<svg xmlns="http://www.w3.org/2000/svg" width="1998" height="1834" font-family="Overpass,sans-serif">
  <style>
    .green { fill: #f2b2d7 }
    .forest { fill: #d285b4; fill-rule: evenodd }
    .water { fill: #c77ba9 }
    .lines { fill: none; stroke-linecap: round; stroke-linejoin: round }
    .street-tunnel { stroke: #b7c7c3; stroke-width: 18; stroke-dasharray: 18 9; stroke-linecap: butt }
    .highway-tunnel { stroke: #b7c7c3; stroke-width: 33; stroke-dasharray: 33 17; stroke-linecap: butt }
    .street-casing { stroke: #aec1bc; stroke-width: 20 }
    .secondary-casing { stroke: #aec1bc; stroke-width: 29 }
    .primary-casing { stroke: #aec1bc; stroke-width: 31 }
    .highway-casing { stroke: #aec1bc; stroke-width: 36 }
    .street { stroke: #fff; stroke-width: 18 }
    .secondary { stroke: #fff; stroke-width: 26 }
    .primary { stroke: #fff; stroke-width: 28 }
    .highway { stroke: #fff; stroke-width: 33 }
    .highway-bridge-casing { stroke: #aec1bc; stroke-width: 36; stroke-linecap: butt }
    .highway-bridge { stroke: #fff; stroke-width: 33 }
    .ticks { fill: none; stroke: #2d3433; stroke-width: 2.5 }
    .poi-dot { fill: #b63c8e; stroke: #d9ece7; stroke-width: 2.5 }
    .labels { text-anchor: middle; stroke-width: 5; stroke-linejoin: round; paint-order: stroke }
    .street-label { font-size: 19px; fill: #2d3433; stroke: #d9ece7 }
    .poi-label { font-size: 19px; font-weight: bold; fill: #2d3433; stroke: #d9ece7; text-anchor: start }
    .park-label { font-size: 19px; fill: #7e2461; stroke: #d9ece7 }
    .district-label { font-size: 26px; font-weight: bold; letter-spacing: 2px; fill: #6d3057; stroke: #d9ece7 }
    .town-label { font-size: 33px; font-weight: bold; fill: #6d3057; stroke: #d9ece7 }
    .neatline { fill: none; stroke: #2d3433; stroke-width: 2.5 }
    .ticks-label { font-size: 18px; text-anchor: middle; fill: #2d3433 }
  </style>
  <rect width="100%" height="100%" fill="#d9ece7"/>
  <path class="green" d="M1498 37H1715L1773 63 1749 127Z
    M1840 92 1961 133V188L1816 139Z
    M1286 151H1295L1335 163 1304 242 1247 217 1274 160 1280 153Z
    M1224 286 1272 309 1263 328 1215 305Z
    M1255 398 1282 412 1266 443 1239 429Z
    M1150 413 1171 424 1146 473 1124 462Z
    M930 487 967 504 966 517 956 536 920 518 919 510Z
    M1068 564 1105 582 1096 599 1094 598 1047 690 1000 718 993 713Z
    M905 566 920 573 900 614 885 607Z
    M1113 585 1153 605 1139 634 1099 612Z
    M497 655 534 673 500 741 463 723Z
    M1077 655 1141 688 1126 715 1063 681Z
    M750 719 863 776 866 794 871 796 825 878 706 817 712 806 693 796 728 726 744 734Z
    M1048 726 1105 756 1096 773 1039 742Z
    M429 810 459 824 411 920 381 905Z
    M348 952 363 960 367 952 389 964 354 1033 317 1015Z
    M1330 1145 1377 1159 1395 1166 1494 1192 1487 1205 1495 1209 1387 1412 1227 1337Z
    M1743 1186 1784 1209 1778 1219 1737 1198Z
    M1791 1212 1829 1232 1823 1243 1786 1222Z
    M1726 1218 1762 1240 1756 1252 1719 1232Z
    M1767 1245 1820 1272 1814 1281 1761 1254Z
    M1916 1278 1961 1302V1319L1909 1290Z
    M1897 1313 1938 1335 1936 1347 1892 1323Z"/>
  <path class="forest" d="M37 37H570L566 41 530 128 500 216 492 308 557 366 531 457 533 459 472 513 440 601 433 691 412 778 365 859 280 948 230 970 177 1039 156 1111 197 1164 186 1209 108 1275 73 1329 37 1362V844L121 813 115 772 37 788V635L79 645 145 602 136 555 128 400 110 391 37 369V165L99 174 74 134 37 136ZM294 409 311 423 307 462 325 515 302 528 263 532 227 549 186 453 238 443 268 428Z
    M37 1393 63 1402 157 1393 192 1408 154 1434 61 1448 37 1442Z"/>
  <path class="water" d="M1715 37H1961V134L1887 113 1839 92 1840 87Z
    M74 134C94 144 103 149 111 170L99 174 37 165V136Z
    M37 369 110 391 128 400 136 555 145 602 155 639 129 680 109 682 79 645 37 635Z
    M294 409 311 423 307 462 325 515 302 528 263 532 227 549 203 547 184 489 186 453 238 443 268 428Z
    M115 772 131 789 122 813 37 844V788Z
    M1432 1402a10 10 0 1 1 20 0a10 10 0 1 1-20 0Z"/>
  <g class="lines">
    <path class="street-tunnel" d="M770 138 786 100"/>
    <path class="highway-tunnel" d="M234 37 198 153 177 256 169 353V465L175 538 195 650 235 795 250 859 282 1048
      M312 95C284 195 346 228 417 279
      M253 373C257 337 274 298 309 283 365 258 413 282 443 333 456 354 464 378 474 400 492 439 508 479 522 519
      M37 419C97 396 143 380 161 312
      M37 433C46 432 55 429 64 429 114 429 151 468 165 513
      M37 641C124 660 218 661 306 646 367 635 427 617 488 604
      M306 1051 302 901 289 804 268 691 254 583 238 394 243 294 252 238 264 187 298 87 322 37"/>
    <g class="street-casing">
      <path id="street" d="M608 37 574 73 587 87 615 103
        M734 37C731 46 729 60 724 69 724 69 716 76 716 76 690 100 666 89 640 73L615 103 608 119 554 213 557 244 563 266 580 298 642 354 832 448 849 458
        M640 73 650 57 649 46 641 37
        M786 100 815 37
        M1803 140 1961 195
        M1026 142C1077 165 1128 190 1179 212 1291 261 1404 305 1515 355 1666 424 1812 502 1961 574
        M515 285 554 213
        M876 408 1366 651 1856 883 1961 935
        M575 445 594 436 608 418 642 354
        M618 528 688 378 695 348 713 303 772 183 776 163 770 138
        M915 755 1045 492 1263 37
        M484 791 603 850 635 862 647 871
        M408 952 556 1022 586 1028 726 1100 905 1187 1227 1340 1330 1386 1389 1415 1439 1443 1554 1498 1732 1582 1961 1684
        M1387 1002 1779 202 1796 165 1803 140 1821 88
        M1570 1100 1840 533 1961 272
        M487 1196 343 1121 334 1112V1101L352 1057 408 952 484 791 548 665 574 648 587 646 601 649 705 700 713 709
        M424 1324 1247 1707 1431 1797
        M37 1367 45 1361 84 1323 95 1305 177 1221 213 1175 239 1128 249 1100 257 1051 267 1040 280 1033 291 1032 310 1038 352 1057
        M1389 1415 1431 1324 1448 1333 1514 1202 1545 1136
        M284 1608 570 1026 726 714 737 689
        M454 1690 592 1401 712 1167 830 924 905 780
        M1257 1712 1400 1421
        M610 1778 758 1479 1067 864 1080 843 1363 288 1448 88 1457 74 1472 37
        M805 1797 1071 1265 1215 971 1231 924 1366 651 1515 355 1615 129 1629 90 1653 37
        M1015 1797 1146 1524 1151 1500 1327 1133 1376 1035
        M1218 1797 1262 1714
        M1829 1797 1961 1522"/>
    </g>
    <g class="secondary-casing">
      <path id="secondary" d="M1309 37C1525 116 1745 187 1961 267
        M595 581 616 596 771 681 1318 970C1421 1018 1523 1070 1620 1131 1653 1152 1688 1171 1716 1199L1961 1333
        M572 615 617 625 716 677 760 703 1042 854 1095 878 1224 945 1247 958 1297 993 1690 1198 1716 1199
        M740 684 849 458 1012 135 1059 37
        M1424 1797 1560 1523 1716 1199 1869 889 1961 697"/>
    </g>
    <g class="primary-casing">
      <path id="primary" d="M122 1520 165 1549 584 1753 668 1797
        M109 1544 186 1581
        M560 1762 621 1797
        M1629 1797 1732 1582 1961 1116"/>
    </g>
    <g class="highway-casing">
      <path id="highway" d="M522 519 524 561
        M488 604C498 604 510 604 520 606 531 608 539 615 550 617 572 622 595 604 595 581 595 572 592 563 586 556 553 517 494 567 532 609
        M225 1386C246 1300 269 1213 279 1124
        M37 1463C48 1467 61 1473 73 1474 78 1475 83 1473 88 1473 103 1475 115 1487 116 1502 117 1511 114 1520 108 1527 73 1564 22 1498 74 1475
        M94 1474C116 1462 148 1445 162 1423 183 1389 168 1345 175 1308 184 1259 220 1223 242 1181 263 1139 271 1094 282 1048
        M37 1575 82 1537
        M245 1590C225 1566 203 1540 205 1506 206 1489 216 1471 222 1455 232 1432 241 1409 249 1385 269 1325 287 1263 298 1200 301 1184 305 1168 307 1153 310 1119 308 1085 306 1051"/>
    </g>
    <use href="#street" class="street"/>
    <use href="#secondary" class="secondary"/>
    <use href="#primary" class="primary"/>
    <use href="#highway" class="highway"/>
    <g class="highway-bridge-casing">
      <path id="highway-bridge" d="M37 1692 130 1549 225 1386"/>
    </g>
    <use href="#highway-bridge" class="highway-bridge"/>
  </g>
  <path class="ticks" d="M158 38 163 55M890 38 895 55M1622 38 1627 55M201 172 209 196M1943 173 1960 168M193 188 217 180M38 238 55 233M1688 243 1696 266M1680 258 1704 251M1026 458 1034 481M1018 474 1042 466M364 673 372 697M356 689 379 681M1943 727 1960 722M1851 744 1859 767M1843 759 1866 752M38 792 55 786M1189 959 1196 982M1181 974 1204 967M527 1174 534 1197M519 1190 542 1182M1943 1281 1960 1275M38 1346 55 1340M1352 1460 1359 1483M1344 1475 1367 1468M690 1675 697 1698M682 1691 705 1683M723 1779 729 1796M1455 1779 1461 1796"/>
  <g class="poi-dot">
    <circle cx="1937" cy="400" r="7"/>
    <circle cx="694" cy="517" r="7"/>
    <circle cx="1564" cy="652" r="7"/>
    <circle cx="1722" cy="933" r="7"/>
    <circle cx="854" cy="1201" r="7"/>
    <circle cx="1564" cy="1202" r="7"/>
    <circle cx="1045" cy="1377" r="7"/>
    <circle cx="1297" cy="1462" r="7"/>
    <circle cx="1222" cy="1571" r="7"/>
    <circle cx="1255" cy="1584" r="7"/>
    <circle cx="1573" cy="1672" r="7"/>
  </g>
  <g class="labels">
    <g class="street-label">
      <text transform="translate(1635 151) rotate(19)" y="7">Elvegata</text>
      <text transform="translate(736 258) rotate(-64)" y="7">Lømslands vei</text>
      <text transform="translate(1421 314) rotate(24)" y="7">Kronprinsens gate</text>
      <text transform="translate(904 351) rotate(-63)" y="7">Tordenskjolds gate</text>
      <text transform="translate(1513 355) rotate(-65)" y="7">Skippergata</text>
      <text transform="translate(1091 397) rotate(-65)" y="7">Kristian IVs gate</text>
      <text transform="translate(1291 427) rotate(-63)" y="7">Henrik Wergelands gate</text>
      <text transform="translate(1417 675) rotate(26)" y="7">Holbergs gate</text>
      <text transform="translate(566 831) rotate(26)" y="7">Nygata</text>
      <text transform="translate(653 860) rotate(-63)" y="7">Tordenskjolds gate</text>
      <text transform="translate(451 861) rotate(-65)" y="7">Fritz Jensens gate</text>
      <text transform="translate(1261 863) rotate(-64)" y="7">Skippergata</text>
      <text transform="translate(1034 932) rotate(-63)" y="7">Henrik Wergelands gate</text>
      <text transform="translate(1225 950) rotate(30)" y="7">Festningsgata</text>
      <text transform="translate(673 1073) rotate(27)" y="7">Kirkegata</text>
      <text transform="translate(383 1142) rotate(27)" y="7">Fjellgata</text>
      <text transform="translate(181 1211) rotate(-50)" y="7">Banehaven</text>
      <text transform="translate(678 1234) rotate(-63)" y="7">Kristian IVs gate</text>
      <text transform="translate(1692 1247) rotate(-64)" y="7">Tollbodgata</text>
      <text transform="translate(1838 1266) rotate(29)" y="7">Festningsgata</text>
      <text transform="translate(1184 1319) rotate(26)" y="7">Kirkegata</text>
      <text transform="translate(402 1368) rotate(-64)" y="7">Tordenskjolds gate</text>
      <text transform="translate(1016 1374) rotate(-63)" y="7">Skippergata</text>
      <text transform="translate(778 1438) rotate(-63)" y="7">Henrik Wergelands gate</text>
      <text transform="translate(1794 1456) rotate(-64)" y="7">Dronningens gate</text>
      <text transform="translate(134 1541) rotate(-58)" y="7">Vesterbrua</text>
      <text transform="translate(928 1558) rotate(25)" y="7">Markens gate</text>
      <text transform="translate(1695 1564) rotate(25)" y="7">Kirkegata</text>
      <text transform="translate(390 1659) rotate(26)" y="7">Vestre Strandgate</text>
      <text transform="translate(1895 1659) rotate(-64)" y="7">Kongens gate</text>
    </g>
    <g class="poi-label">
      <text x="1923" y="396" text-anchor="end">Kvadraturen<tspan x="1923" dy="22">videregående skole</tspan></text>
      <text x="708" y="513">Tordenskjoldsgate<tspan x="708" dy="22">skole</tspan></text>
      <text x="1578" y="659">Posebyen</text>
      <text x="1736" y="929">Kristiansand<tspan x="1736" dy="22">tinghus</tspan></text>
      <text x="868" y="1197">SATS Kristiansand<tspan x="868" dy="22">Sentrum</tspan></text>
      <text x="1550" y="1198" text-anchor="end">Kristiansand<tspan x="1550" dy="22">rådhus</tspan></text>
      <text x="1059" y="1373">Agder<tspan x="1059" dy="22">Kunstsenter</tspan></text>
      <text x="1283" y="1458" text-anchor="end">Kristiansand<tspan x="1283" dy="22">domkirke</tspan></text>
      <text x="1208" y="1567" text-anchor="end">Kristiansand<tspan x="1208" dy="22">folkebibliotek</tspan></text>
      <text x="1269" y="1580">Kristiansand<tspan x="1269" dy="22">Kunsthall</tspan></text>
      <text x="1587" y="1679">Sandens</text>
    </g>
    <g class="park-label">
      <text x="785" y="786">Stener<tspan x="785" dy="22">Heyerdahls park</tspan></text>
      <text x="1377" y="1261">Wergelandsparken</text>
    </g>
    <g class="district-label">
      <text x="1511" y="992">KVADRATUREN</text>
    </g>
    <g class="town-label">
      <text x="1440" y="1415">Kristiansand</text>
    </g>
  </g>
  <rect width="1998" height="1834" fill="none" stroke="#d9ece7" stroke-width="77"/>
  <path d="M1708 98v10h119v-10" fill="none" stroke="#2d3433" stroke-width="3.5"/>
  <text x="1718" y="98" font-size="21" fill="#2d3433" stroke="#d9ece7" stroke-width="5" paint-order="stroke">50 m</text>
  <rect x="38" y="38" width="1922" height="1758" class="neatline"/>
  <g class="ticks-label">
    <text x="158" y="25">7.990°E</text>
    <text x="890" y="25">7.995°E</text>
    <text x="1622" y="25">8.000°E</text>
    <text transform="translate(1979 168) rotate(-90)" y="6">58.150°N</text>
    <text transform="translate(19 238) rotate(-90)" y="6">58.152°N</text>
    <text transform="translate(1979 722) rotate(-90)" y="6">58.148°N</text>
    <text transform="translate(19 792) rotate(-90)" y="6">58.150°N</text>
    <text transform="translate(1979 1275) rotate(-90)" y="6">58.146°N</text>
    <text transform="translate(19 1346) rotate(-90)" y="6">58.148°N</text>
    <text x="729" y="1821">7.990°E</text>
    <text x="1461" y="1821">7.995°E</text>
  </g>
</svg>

____________________

» **Work item**: Write out each line above containing "round".

» **The completed task**:
    .lines { fill: none; stroke-linecap: round; stroke-linejoin: round }
    .labels { text-anchor: middle; stroke-width: 5; stroke-linejoin: round; paint-order: stroke }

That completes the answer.